» What you have to do
Transcribe all records, preserving every character.

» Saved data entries
○ ○ ○ ○
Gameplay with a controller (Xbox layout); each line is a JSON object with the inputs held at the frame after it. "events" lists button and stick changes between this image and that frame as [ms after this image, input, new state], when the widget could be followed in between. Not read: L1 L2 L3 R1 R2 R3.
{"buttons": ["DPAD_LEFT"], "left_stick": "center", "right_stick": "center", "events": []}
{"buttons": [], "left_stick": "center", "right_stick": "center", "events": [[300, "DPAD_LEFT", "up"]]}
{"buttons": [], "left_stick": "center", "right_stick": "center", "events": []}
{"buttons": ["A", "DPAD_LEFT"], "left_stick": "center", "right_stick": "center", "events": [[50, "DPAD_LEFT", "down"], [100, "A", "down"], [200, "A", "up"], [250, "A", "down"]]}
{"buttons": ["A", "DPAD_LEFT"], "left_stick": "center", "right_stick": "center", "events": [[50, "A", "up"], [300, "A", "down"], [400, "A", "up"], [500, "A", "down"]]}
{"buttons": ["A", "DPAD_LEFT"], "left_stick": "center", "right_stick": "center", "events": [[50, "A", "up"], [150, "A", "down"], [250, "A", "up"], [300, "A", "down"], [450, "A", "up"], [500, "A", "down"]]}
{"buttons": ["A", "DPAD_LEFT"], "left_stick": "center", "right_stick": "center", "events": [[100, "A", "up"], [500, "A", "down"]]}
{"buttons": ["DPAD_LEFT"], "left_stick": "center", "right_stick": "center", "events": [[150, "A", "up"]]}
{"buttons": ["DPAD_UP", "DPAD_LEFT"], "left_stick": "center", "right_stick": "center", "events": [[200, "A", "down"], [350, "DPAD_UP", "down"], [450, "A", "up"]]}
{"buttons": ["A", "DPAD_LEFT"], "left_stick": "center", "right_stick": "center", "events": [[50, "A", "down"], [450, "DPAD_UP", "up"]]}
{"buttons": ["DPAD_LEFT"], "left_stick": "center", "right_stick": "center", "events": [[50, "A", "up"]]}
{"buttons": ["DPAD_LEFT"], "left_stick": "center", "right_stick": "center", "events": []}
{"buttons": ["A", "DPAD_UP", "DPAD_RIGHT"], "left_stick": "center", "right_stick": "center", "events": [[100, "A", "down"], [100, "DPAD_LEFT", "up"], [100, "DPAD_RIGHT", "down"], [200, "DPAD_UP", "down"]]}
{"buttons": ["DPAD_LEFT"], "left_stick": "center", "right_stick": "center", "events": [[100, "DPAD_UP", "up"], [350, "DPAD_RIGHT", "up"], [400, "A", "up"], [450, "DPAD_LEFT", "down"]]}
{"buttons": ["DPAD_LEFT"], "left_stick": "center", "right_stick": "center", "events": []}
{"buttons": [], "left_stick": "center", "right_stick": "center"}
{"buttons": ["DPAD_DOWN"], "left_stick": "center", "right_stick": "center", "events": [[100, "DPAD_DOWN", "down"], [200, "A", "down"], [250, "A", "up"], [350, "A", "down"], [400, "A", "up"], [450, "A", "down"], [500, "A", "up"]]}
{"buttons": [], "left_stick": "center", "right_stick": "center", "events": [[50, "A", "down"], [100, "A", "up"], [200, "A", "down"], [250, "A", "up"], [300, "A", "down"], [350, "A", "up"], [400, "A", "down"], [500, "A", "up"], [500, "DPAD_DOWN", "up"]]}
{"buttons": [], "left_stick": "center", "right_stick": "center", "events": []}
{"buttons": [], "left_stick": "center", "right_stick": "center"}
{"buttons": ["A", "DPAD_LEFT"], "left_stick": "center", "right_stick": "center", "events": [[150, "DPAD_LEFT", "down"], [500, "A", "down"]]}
○ ○ ○ ○
» Reply
Gameplay with a controller (Xbox layout); each line is a JSON object with the inputs held at the frame after it. "events" lists button and stick changes between this image and that frame as [ms after this image, input, new state], when the widget could be followed in between. Not read: L1 L2 L3 R1 R2 R3.
{"buttons": ["DPAD_LEFT"], "left_stick": "center", "right_stick": "center", "events": []}
{"buttons": [], "left_stick": "center", "right_stick": "center", "events": [[300, "DPAD_LEFT", "up"]]}
{"buttons": [], "left_stick": "center", "right_stick": "center", "events": []}
{"buttons": ["A", "DPAD_LEFT"], "left_stick": "center", "right_stick": "center", "events": [[50, "DPAD_LEFT", "down"], [100, "A", "down"], [200, "A", "up"], [250, "A", "down"]]}
{"buttons": ["A", "DPAD_LEFT"], "left_stick": "center", "right_stick": "center", "events": [[50, "A", "up"], [300, "A", "down"], [400, "A", "up"], [500, "A", "down"]]}
{"buttons": ["A", "DPAD_LEFT"], "left_stick": "center", "right_stick": "center", "events": [[50, "A", "up"], [150, "A", "down"], [250, "A", "up"], [300, "A", "down"], [450, "A", "up"], [500, "A", "down"]]}
{"buttons": ["A", "DPAD_LEFT"], "left_stick": "center", "right_stick": "center", "events": [[100, "A", "up"], [500, "A", "down"]]}
{"buttons": ["DPAD_LEFT"], "left_stick": "center", "right_stick": "center", "events": [[150, "A", "up"]]}
{"buttons": ["DPAD_UP", "DPAD_LEFT"], "left_stick": "center", "right_stick": "center", "events": [[200, "A", "down"], [350, "DPAD_UP", "down"], [450, "A", "up"]]}
{"buttons": ["A", "DPAD_LEFT"], "left_stick": "center", "right_stick": "center", "events": [[50, "A", "down"], [450, "DPAD_UP", "up"]]}
{"buttons": ["DPAD_LEFT"], "left_stick": "center", "right_stick": "center", "events": [[50, "A", "up"]]}
{"buttons": ["DPAD_LEFT"], "left_stick": "center", "right_stick": "center", "events": []}
{"buttons": ["A", "DPAD_UP", "DPAD_RIGHT"], "left_stick": "center", "right_stick": "center", "events": [[100, "A", "down"], [100, "DPAD_LEFT", "up"], [100, "DPAD_RIGHT", "down"], [200, "DPAD_UP", "down"]]}
{"buttons": ["DPAD_LEFT"], "left_stick": "center", "right_stick": "center", "events": [[100, "DPAD_UP", "up"], [350, "DPAD_RIGHT", "up"], [400, "A", "up"], [450, "DPAD_LEFT", "down"]]}
{"buttons": ["DPAD_LEFT"], "left_stick": "center", "right_stick": "center", "events": []}
{"buttons": [], "left_stick": "center", "right_stick": "center"}
{"buttons": ["DPAD_DOWN"], "left_stick": "center", "right_stick": "center", "events": [[100, "DPAD_DOWN", "down"], [200, "A", "down"], [250, "A", "up"], [350, "A", "down"], [400, "A", "up"], [450, "A", "down"], [500, "A", "up"]]}
{"buttons": [], "left_stick": "center", "right_stick": "center", "events": [[50, "A", "down"], [100, "A", "up"], [200, "A", "down"], [250, "A", "up"], [300, "A", "down"], [350, "A", "up"], [400, "A", "down"], [500, "A", "up"], [500, "DPAD_DOWN", "up"]]}
{"buttons": [], "left_stick": "center", "right_stick": "center", "events": []}
{"buttons": [], "left_stick": "center", "right_stick": "center"}
{"buttons": ["A", "DPAD_LEFT"], "left_stick": "center", "right_stick": "center", "events": [[150, "DPAD_LEFT", "down"], [500, "A", "down"]]}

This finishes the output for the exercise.